Make enemies meaningful
One of our big goals was to do something new in terms of the enemies you face in the game, not to have generic cannon fodder and not to have predictable boss fights, so all our enemies are procedural. We call it the Nemesis system, but really it’s a combination of multiple systems that have to work together, requiring innovations in almost every discipline.

Fans can learn something
I've been a Middle-earth fan since I first learned to read. So of course I'd read all the books multiple times, but what I hadn't done much before we started working on Shadow of Mordor was to look more closely at the Middle-earth universe and references from myth.

but make it accessible for all
You don’t need any prior knowledge, and you don't need to be a fan of fantasy. That’s one are a where we tried to be authentic to The Hobbit and The Lord of the Rings, both of which work as standalone stories.

Collaboration is key
A teacher, Frank Lantz, said “Making a game combines everything that’s hard about building a bridge with everything that’s hard about composing an opera. Games are basically operas made out of bridges.” What I found so great on this game was the way in which the different disciplines, from art to engineering to UI to production, managed to collaborate.

We needed the Nemesis system
There’s a couple of things that make it really well suited. Firstly the nature of Orc society, which is driven by forces of violence, fear and dominance. When Sam and Frodo head into Mordor, they only get through because the Orcs are constantly tearing at each other’s throats.

Tap into society
Frodo calls it the “Spirit of Mordor” and that sort of violent, dog eat dog society is great fodder for a living world.
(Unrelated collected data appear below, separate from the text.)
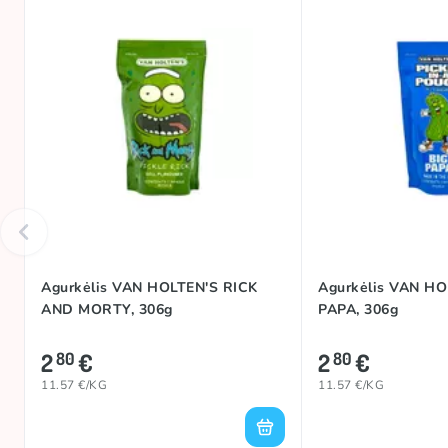
Agurkėlis VAN HOLTEN'S RICK
Agurkėlis VAN HO
AND MORTY, 306g
PAPA, 306g
2
€
2
€
80
80
11.57 €/KG
11.57 €/KG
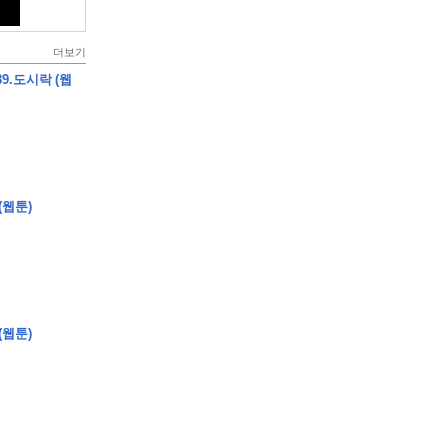
더보기
9.도시락 (웹
(웹툰)
(웹툰)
Secondly, the concept of Power and Domination that we see in the Rings of Power that Celebrimbor [your ghostly companion] brings to Talion really lets you manipulate Orc society and bend it to your will.

The world is unique
Mordor is in a unique state at this time. Sauron has been gone for millennia, the Orcs and beasts have gone rogue and the borders have been under the stewardship of Gondor. So while it is one of the most iconic locations in Middle-earth, it also looks very different to the volcanic hellscape that Sam and Frodo are going to cross 80 years after Shadow of Mordor.

Make travel exciting
There are a number of ways to traverse the world, and one does not simply need to walk. However each one is balanced so that you will be using a combination of methods of transport. Celebrimbor can indeed travel through the wraith world, but later in the game you can mount and dominate beasts and ride them.